| Problem |
Reproduce the entries in full and exactly. Pictures stay out.

(Change detection data)

——

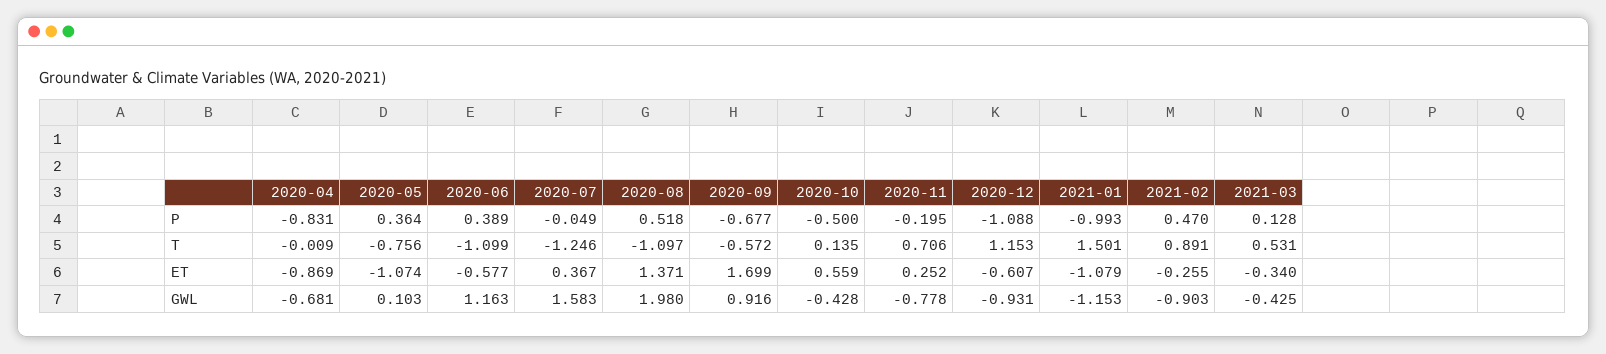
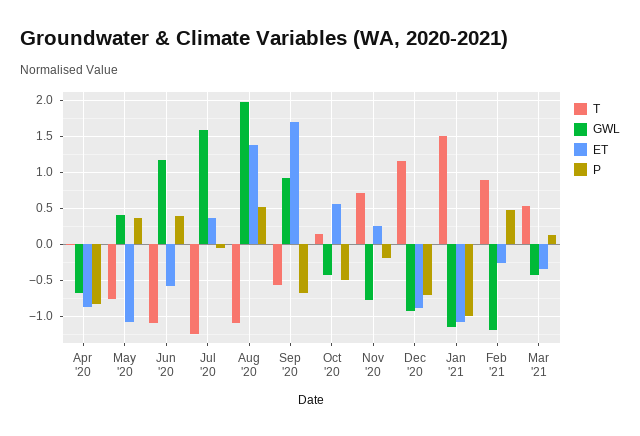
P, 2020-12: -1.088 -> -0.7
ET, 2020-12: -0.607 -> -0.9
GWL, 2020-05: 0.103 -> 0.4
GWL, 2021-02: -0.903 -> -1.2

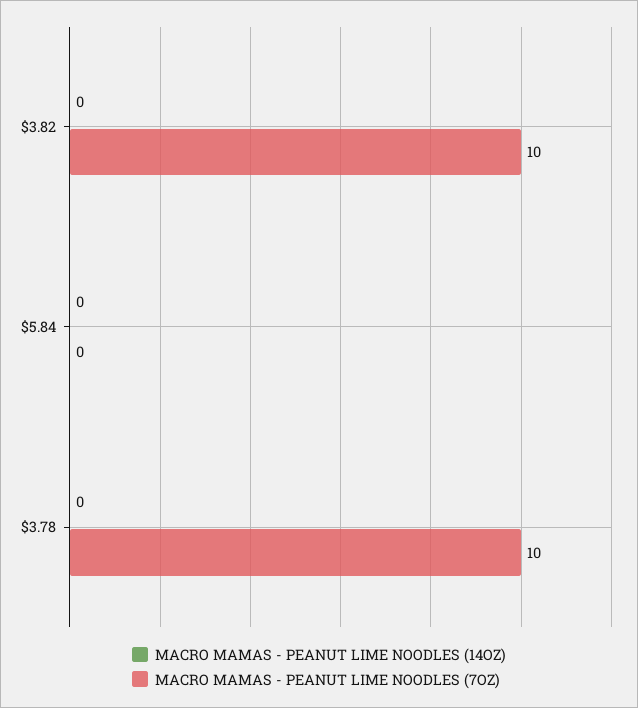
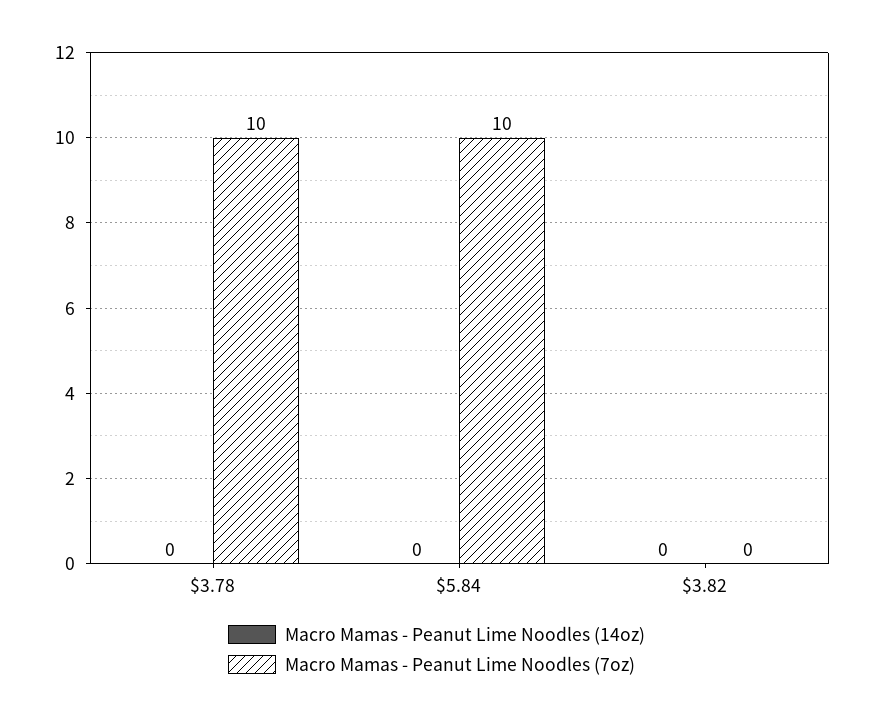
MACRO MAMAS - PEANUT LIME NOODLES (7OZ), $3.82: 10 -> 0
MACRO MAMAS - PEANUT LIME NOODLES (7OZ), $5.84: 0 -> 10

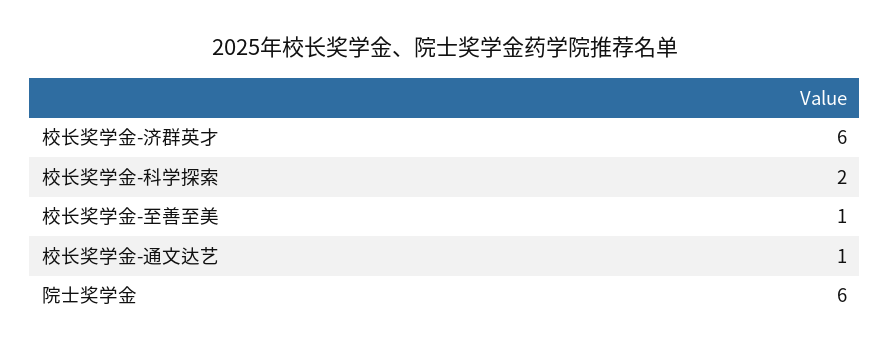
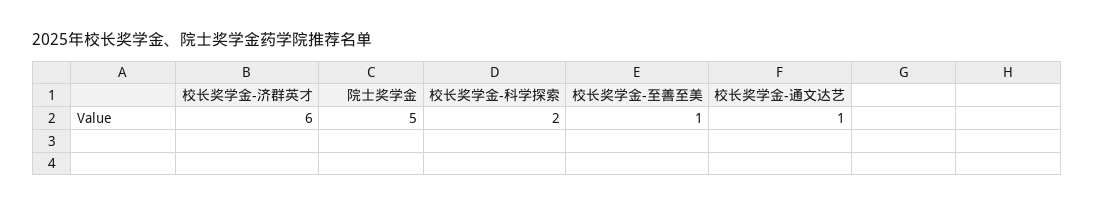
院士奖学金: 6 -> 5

——

| Exercise response |
P, 2020-12: -1.088 -> -0.7
ET, 2020-12: -0.607 -> -0.9
GWL, 2020-05: 0.103 -> 0.4
GWL, 2021-02: -0.903 -> -1.2

MACRO MAMAS - PEANUT LIME NOODLES (7OZ), $3.82: 10 -> 0
MACRO MAMAS - PEANUT LIME NOODLES (7OZ), $5.84: 0 -> 10

院士奖学金: 6 -> 5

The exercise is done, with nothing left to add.